Htarlov comments on A basic systems architecture for AI agents that do autonomous research

Htarlov 1 Oct 2024 14:05 UTC
7 points
4
The Problem is that our security depends on companies implementing the weakest measures—as they can make rogue AI that will “go wild” because of the lack of those measures.
The best case scenario is physical and strong network separation between the laboratory that works on weights and training and contains a server with inference, and a separate lab working on scaffolding and execution. This is somewhat similar to the situation when some researchers work on automated AI bots but use other companies AI for inference. Slim chance it would be able to hack into Google and steal its own model weights.
But I think that it can be assumed that in some AI labs the things will be done in the easiest but very performant way, especially in those with smaller budgets and high pressure to make progress.
This means that we will see solutions implemented in AI labs where the scaffolding and execution are all on one server with either no division or with simple sandboxing in docker (which might be or might not be enough—depending on network configuration and file access by volume mounting). Weights probably will be separated though based on reasons stated by the author.
I see some more vectors of attack for a rogue AI:
1. It is possible that in the same network, there is a computer where scientists work on refining the model, and updating weights. It might be less secure than an inference server and easier to hack into, if found.

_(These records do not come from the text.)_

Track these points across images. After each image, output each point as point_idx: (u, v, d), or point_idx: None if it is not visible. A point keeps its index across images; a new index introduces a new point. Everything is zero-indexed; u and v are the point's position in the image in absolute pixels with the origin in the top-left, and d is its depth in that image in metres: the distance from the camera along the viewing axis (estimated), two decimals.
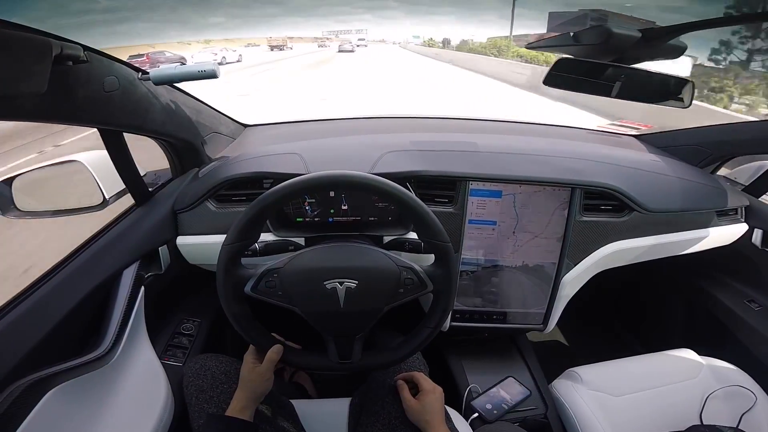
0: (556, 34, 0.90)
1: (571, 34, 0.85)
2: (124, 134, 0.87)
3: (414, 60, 26.05)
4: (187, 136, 1.07)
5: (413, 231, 1.03)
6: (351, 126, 1.56)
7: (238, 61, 22.98)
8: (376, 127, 1.55)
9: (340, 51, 34.73)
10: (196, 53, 23.23)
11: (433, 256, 0.78)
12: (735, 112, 7.35)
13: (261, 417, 0.81)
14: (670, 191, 1.17)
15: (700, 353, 1.14)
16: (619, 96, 0.87)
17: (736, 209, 1.26)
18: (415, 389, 0.85)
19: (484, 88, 12.26)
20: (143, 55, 18.98)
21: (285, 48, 42.71)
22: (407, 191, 0.74)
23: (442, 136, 1.37)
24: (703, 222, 1.21)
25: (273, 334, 0.81)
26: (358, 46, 41.50)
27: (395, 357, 0.81)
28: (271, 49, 40.21)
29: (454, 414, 0.94)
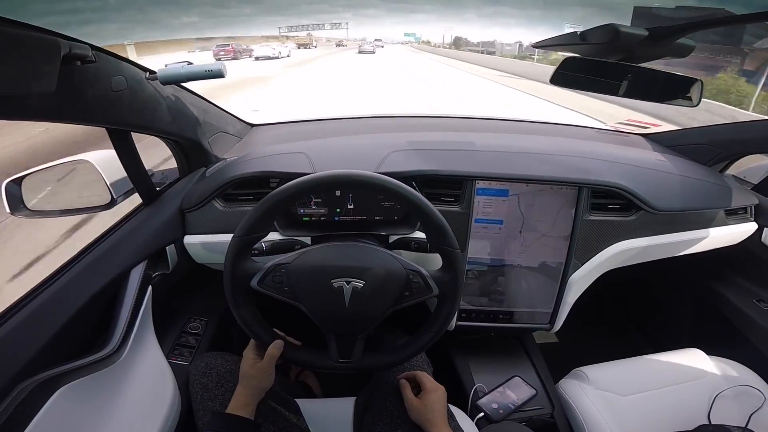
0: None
1: (578, 33, 0.84)
2: (132, 134, 0.88)
3: None
4: (194, 136, 1.07)
5: (419, 231, 1.03)
6: (356, 125, 1.56)
7: (288, 56, 27.21)
8: (382, 127, 1.55)
9: (360, 52, 36.09)
10: (257, 47, 27.55)
11: (438, 256, 0.78)
12: None
13: (266, 416, 0.81)
14: (678, 190, 1.16)
15: (708, 353, 1.14)
16: (626, 95, 0.86)
17: (745, 208, 1.25)
18: (417, 388, 0.85)
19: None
20: (228, 44, 26.10)
21: (310, 47, 49.78)
22: (420, 195, 0.74)
23: (447, 135, 1.37)
24: (711, 221, 1.20)
25: (274, 329, 0.82)
26: (375, 47, 42.90)
27: (395, 359, 0.82)
28: (298, 47, 44.31)
29: (459, 413, 0.94)
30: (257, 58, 24.61)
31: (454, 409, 0.93)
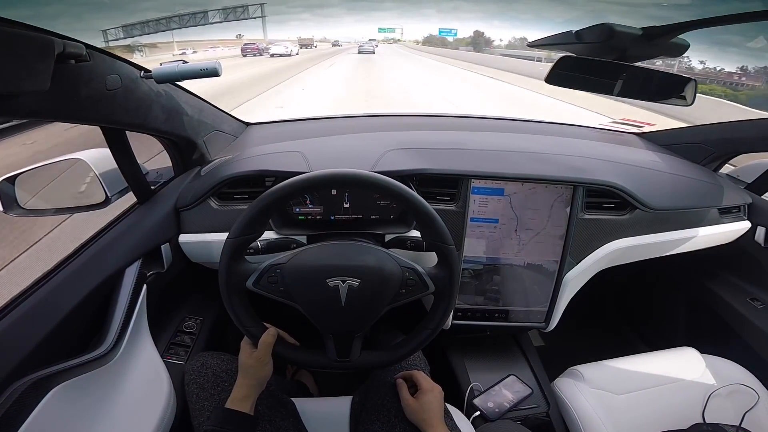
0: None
1: (574, 32, 0.85)
2: (127, 132, 0.87)
3: None
4: (189, 135, 1.07)
5: (415, 229, 1.03)
6: (352, 124, 1.56)
7: (297, 53, 32.12)
8: (378, 126, 1.55)
9: (360, 52, 37.14)
10: (273, 46, 33.14)
11: (434, 254, 0.78)
12: None
13: (262, 415, 0.81)
14: (672, 189, 1.17)
15: (702, 351, 1.14)
16: (621, 94, 0.87)
17: (738, 207, 1.26)
18: (414, 388, 0.85)
19: None
20: (254, 43, 33.27)
21: (311, 46, 56.26)
22: (414, 192, 0.74)
23: (443, 134, 1.37)
24: (705, 219, 1.21)
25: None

2. Often most vulnerable part of the system is the personnel. If workers are able to talk with the AI through a scaffolding routine, it can suggest things. I can imagine a situation where some task related to security falls onto someone senior in data science but not in systems security (because someone left the company, due to budget and time constraints, etc.). Then that person gets a genius idea to consult AI about that task and get misguided.
3. If it records its own prompts and gets access to scaffolding code, it can recreate this piece somewhere else. The key element of the system AGI-level abilities might be the scaffolding architecture, not weights—possibly it can work elsewhere with a different model of weights (f.ex. open source model). This means sending only its own scaffolding code and prompts, not weights. Then it can refine those weights on its own if able.